SUPPLIED TEXT =>
*** Begin section ***

The following is a Note in a late Charge by the Rev. Dr. Cutler to the Rev. Mr. Story, at his ordination as Minister at Marietta.

VESTIGES of ancient works, of which the present natives retain no tradition, are found in various parts of the western territory. Of those that have yet been discovered, the works at Marietta are of the greatest magnitude. Their situation is on an elevated plain. They consist of walls and mounds of earth, in direct lines, and in square and circular forms. The largest square contains 40 acres. On each side are three openings, at equal distances, resembling twelve gate ways. The smallest square contains 20 acres, with a gate way in the centre of each side. At the angles of the squares are openings similar to those at the sides. The walls, which were made of earth, were not thrown up from ditches, but raised by bringing the earth from some distant place, or taking it up uniformly from the surface of the plain. They were probably made of equal height and breadth, but the waste of time had rendered them lower and broader in some parts than in others. By an accurate measurement they were found to be from 4 to 8 feet in height, and from 25 to 36 feet, at the base, in breadth. Two parallel walls, running from an angle of the largest square towards the Muskingum river, which seemed to have been designed for a covered way, were 175 feet distant from each other, and measured on the inner side, in the most elevated part, 21 feet in height, and 42 feet broad at the base. Within and contiguous to the squares, are many elevated mounds, of a conic form, and of different magnitudes. The most remarkable of the mounds within the walls are three, of an oblong square form, in the great square. The largest of these is 188 feet in length, 100 feet in width, and 9 feet in height, level on the summit, & nearly perpendicular at the sides. At the centre of each of the sides the earth is projected, forming gradual ascents to the summit, extremely regular, and about 6 feet in width. Near the smallest square is a mound, raised in form of a sugar loaf, of a magnitude that strikes the beholder with astonishment. Its base is a regular circle, 15 feet in diameter, and is 3 feet in altitude. It is surrounded by a ditch, at the distance of 33 feet from its base, 15 feet wide and 4 feet deep, forming a bank 4 feet in height, leaving an opening or gate way, towards the square, about 20 feet wide. Besides these, there are other works, but the limits of this note will not admit of a description.

*** End section ***

EXERCISE GOAL =>
Condense the paragraph above beginning "VESTIGES of ancient works" into a concise bulleted list, keeping its main facts about the Marietta earthworks.

DATA SECTION =>

*** Begin section ***

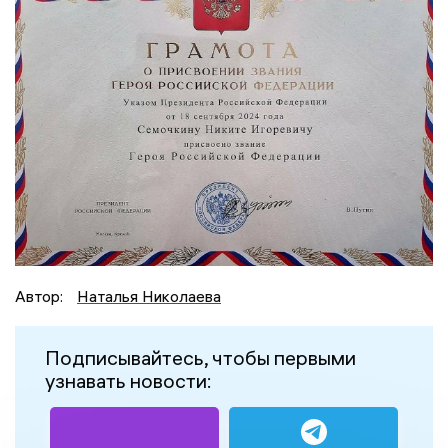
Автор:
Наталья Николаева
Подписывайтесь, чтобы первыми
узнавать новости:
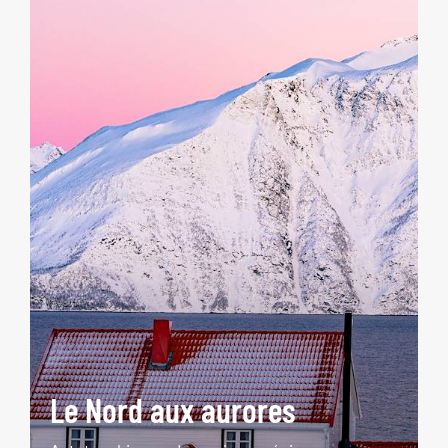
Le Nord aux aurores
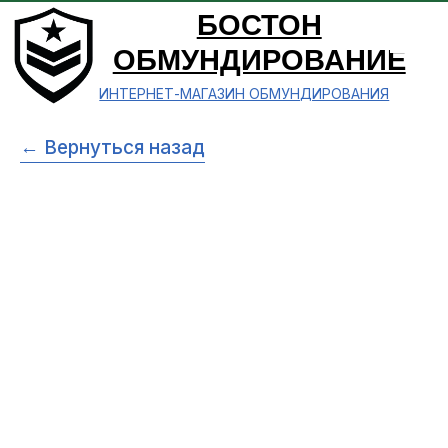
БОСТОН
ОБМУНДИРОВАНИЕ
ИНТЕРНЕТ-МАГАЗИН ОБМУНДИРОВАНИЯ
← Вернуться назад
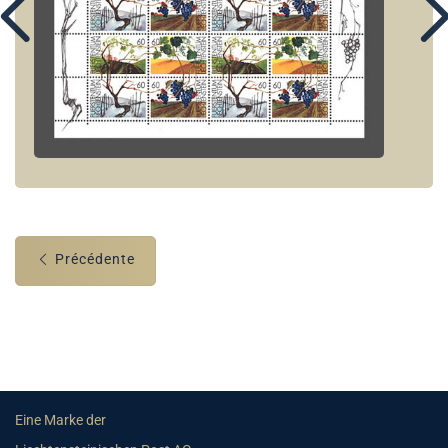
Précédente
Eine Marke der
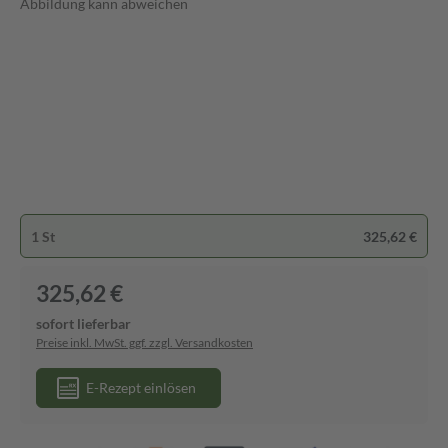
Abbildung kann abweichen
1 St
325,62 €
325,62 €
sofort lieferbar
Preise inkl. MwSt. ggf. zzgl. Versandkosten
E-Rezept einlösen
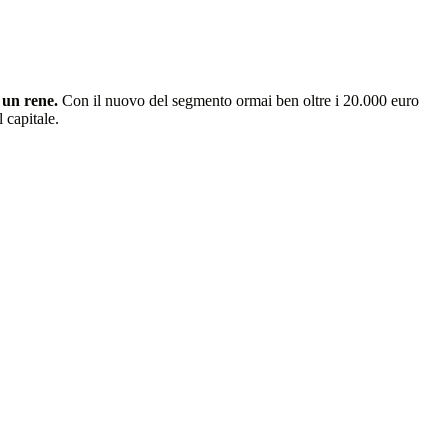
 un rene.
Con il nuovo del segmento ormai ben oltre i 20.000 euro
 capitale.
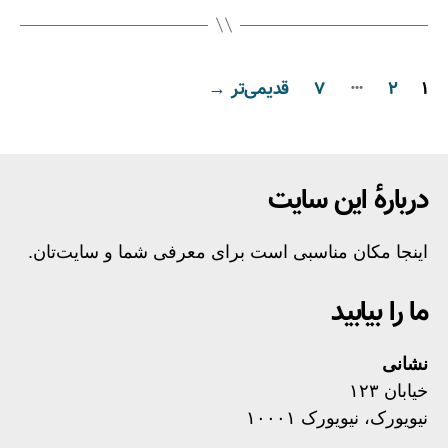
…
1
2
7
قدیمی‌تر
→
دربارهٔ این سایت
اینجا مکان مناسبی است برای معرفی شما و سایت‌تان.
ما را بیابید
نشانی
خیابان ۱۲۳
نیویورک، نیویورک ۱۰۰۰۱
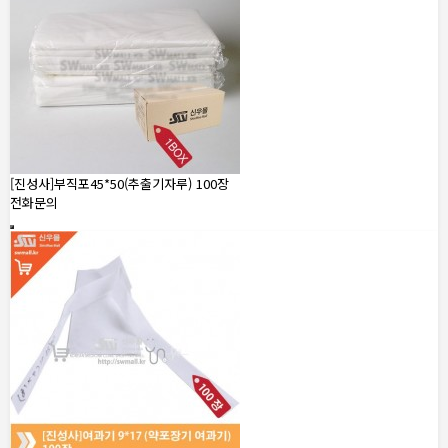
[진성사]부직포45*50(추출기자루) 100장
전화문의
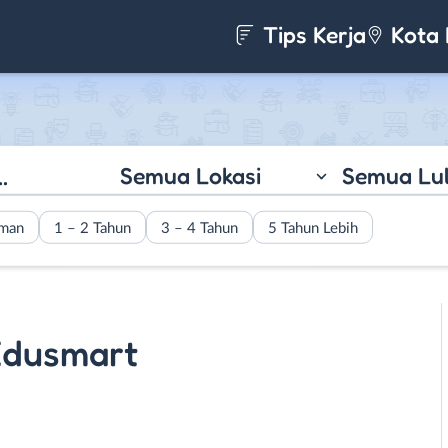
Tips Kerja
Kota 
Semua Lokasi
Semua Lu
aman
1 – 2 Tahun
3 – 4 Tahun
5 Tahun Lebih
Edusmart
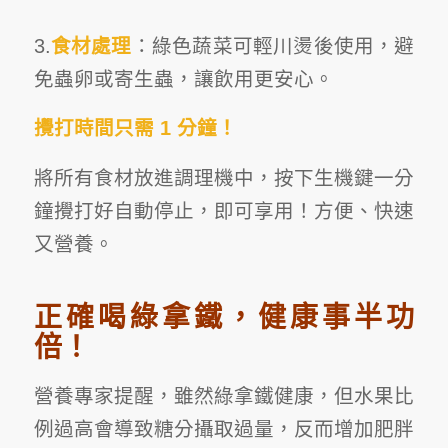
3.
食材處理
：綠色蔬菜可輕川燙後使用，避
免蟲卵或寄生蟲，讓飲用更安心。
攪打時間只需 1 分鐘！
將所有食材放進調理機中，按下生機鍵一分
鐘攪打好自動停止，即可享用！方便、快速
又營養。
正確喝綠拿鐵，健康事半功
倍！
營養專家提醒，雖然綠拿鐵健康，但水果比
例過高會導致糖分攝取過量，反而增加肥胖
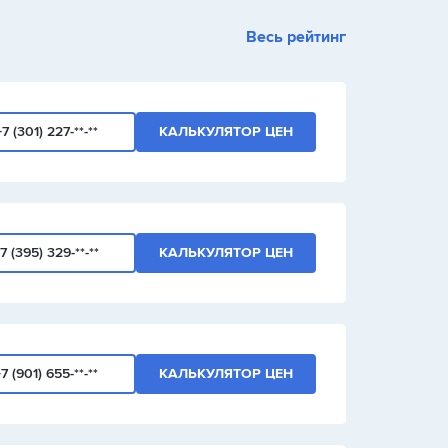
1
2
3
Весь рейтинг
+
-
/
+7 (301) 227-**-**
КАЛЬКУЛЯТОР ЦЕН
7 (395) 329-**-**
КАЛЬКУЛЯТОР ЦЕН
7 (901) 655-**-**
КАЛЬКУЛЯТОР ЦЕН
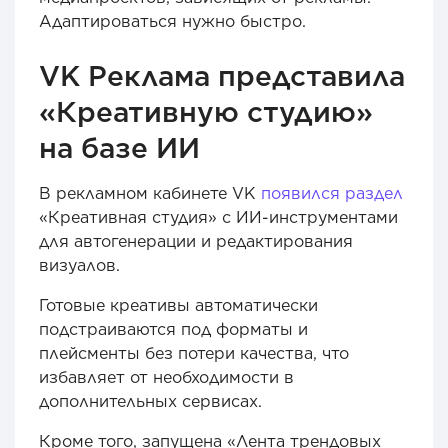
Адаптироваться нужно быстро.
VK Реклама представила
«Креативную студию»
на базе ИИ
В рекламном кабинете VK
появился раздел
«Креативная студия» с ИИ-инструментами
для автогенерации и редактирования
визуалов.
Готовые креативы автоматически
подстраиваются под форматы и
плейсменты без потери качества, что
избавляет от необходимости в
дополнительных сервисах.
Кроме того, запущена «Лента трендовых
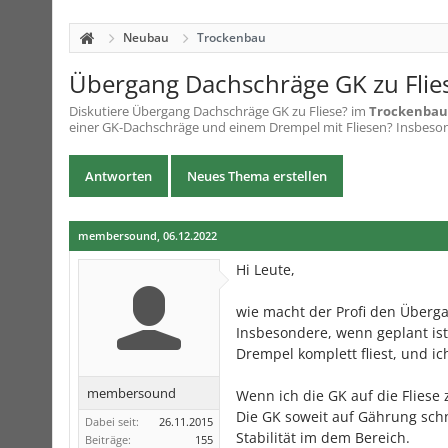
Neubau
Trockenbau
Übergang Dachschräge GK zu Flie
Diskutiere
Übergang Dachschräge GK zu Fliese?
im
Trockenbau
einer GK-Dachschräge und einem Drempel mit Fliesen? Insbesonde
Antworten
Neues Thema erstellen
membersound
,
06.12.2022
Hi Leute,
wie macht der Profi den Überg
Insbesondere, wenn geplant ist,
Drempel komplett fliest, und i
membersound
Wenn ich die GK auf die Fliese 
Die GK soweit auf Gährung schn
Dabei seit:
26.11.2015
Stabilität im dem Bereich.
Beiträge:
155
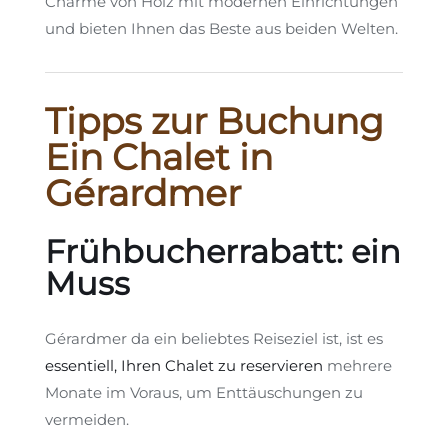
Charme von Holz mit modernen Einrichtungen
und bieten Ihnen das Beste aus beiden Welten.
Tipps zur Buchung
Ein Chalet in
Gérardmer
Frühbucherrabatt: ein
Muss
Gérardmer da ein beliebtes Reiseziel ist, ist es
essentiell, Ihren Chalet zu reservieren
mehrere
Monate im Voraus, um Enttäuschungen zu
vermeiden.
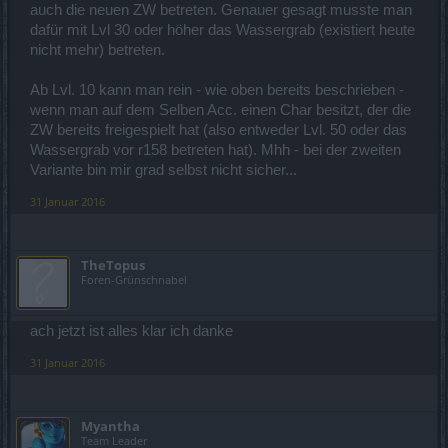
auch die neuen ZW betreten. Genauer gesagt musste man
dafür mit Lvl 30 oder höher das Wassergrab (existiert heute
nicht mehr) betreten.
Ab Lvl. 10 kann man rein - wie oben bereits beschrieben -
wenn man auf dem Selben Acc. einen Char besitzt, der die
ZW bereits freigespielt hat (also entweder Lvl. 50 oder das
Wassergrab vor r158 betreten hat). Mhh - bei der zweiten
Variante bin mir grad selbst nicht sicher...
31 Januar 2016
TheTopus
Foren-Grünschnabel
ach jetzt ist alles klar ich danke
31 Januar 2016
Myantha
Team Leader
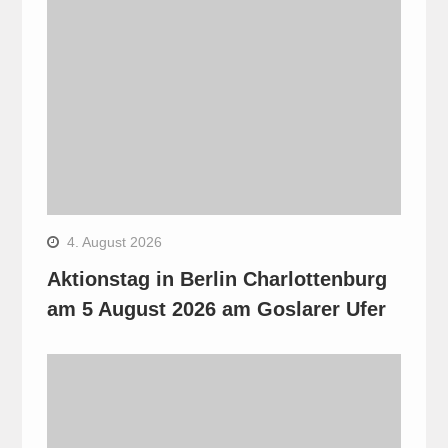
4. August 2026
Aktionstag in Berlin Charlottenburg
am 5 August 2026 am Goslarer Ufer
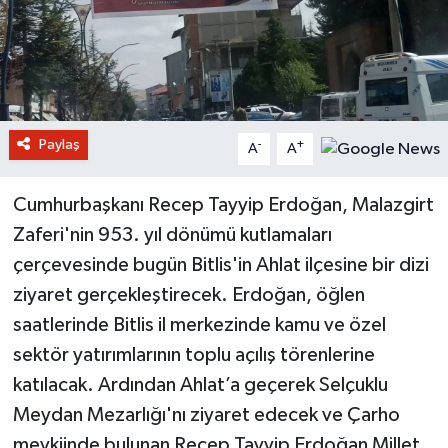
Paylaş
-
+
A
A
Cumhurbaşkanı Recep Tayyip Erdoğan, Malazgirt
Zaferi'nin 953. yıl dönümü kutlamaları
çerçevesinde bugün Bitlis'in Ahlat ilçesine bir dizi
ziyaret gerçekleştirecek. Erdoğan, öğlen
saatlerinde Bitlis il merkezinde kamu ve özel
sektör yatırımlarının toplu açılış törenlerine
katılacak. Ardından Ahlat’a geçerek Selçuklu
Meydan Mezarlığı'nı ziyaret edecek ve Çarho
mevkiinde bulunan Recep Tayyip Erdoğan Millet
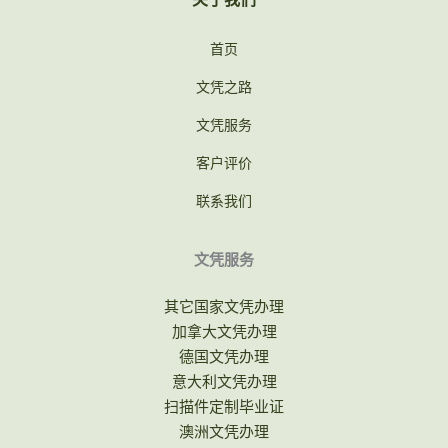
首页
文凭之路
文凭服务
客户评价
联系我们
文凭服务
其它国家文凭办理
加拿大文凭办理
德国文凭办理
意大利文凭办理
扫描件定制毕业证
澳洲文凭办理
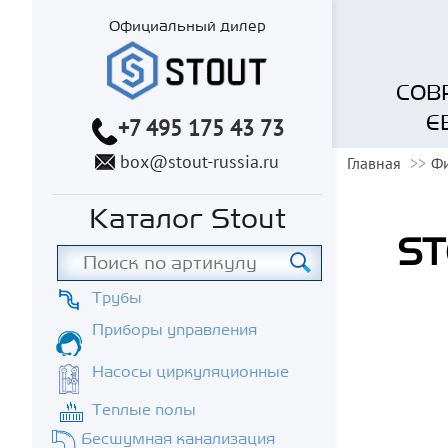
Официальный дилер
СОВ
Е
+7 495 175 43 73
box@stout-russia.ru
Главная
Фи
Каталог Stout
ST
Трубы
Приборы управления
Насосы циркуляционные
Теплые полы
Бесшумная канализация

*** End section ***

SOLUTION TO THE EXERCISE =>
- Remains of ancient works, of which the present natives keep no tradition, are found across the western territory. Those at Marietta are the largest yet discovered.
- They stand on an elevated plain and consist of earthen walls and mounds laid out in straight lines and in square and circular forms.
- The largest square covers 40 acres and has three evenly spaced openings on each side. The smallest covers 20 acres and has an opening at the center of each side. Both have openings at their angles.
- The walls were not thrown up from ditches. They were raised with earth brought from elsewhere or taken evenly from the surface of the plain. They now measure 4 to 8 feet high and 25 to 36 feet wide at the base.
- Two parallel walls, 175 feet apart, run from an angle of the largest square toward the Muskingum River and seem to have been meant as a covered way. At their highest point they are 21 feet high and 42 feet wide at the base.
- Many conical mounds of various sizes lie within and beside the squares.
- The most notable mounds are three oblong ones in the great square. The largest is 188 feet long, 100 feet wide and 9 feet high. It is level on top and has regular ramps about 6 feet wide at the center of each side.
- Near the smallest square is a very large sugar-loaf mound. A ditch 15 feet wide and 4 feet deep surrounds it 33 feet from its base, with a gateway about 20 feet wide facing the square.
- Other works exist there but are not described.